[2, 7-15] Owing to their frequent travel for durations ranging from one to several days, this unique population has an occupational risk for malaria and needs to understand those risks while remaining vigilant in practicing appropriate preventive measures. This survey consisted primarily of two distinct occupational populations: FA, the majority of whom had traveled to West Africa in the previous year, and pilots eligible for international travel. The gender difference within the two respondent groups was
likely due to the gender distribution within the occupations. Overall, participants demonstrated excellent awareness about the basics of malaria transmission CYC202 cost and preventive measures. Cabozantinib in vitro However, some incorrectly reported “avoid drinking the local water” to prevent malaria, which indicates that additional education on malaria is still warranted. Many respondents reported a low perception of their occupational risk for malaria, especially disturbing among the FA as the majority had made at least one trip in the previous year to West Africa.
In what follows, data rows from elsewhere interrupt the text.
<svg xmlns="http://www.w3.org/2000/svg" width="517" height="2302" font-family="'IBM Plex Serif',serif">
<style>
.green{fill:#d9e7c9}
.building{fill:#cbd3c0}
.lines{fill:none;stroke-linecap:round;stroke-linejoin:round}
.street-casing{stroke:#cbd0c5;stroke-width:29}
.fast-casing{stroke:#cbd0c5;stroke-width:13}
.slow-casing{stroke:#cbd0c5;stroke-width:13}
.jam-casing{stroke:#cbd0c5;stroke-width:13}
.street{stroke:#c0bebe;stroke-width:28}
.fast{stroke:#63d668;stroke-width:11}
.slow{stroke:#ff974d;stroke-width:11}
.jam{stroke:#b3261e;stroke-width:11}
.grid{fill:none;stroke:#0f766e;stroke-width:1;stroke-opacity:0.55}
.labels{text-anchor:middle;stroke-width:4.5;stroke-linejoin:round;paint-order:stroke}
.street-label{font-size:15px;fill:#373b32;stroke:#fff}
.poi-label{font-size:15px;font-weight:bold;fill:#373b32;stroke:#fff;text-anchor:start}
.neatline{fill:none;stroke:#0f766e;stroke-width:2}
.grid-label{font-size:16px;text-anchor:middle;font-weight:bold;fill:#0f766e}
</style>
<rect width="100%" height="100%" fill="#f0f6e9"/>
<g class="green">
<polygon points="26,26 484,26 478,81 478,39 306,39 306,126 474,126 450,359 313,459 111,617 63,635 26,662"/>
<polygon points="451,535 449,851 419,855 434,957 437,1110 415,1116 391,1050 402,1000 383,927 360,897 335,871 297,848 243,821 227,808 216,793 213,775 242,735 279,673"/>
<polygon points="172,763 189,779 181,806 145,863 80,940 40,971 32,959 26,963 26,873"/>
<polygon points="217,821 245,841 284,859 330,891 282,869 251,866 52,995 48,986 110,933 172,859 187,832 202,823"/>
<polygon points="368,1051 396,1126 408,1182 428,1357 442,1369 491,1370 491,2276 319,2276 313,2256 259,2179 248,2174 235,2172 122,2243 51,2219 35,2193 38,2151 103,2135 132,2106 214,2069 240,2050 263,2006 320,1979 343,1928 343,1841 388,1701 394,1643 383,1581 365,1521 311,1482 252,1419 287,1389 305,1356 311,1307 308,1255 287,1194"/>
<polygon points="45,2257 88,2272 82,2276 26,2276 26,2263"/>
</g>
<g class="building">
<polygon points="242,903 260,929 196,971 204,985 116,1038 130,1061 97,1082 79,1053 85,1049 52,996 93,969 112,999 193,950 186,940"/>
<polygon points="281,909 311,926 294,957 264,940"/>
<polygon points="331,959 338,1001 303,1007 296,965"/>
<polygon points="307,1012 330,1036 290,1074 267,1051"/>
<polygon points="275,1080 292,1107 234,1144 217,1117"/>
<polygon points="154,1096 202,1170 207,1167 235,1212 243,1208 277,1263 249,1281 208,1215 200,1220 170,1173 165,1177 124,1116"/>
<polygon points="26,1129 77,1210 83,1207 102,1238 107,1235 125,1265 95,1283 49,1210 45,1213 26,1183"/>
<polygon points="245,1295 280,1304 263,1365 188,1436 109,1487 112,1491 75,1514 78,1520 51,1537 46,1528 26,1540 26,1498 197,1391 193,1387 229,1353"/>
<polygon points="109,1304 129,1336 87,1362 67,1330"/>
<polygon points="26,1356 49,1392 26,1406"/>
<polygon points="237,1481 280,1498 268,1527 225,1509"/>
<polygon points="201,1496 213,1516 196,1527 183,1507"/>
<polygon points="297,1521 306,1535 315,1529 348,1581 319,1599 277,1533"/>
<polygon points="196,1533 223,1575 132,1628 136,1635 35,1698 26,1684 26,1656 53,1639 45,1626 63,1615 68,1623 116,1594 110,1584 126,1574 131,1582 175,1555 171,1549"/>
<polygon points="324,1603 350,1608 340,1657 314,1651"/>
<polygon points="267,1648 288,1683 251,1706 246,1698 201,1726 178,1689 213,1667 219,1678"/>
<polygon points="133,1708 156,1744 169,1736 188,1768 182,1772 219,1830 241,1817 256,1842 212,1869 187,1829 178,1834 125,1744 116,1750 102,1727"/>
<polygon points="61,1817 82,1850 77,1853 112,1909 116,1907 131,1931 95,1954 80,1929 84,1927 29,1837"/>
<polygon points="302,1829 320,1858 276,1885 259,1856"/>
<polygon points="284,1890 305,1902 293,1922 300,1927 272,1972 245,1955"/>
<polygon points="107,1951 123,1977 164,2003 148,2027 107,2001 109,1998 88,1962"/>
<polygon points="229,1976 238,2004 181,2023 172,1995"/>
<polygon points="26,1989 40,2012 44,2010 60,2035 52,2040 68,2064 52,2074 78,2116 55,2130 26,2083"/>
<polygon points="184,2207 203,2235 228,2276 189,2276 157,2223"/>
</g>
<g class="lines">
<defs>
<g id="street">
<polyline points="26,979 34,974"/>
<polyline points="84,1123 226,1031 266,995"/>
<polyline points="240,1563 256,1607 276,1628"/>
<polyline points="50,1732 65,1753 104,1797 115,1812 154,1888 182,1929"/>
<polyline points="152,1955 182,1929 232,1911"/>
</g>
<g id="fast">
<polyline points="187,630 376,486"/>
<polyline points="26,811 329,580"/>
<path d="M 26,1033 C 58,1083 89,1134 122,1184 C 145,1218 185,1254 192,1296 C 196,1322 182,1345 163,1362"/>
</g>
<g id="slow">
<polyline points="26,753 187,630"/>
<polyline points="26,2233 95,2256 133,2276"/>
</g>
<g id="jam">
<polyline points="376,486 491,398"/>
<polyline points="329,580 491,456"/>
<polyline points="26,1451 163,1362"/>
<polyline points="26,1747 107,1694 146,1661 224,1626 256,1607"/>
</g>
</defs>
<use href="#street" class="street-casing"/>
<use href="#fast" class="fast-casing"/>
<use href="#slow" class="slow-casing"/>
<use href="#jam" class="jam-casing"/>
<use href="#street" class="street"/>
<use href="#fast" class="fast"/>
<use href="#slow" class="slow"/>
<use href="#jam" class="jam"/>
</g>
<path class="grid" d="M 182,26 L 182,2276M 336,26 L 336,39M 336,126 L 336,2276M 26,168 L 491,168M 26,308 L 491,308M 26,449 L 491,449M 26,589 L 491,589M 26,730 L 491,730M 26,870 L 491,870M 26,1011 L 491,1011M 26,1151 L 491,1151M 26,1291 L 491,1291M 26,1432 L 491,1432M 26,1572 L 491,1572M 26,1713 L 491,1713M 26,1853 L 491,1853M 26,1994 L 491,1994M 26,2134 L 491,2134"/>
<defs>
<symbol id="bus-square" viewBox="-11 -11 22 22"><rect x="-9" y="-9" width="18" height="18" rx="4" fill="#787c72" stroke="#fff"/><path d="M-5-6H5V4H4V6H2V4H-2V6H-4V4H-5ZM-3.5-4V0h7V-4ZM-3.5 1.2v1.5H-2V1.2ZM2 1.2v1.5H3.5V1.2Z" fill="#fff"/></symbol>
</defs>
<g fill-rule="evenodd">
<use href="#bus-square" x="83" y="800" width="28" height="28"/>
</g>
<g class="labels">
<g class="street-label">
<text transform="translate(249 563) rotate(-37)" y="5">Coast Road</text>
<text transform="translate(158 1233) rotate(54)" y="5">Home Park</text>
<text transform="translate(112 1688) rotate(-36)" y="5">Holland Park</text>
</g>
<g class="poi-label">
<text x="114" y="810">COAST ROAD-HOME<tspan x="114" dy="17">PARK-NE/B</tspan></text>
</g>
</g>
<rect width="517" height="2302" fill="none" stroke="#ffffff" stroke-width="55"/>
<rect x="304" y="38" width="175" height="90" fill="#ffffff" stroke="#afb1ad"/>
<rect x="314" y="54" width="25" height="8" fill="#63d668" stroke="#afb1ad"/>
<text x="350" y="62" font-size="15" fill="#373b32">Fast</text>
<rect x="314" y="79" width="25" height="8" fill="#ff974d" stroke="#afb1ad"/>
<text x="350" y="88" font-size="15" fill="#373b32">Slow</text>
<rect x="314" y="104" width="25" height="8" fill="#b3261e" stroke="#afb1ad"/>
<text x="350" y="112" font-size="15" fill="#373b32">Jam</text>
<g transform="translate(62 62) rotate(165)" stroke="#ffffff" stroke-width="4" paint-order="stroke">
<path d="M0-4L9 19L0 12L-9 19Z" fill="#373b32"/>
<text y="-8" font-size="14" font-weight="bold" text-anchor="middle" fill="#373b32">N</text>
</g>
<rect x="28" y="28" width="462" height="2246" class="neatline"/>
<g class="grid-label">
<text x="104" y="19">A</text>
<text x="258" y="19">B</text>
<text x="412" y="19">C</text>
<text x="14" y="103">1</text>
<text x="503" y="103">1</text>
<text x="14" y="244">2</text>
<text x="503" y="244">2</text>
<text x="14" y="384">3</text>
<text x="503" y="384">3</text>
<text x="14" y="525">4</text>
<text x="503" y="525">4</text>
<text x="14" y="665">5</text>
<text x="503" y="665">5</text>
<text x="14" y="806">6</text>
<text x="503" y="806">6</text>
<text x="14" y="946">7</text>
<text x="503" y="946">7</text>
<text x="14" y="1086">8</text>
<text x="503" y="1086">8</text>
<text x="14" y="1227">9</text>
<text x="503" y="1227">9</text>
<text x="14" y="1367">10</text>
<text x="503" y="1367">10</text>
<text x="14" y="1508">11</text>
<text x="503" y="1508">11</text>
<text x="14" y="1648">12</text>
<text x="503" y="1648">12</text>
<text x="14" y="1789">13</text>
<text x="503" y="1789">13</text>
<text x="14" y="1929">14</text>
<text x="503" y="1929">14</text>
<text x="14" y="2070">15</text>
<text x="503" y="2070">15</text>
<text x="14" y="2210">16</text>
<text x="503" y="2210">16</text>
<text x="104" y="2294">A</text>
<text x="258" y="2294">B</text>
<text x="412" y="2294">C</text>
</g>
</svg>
Despite the confidence in insect repellents and the small number with concerns about DEET and its odor, less than half in each group indicated they always used insect repellent. On the basis of this, crew members should also be educated about effective topical insect repellents
other than DEET and the practice of wearing long pants and sleeves, preferably treated with permethrin, for protection when at malaria-intense destinations. The single greatest need identified in this survey was better access to and understanding of antimalarial medications, as based on the
high proportion of pilots and FA that never used the antimalarial medication for prevention. Despite Airline A’s program for telephone access to Malarone prescriptions, with 100% reimbursement, most participants perceived that antimalarial medications were difficult to obtain, too expensive, or not available. Additionally, many Resveratrol indicated that they were confused about how to take the medications, concerned about side effects, or believed antimalarial medications would not protect them. These attitudes may partially explain why so few participants reported taking antimalarial medication when traveling to a malaria-intense destination. The malaria prevention program should include a simple and streamlined process to obtain antimalarial medications, the requirement to keep a supply of antimalarial medication at home for anyone working on-call with potentially <8 hours notice of travel to a malaria-intense destination, and education on the use of the medications and their side effects. Although following all preventive measures cannot guarantee someone will not become infected with malaria, the risk could be reduced through a comprehensive and mandatory malaria prevention education program.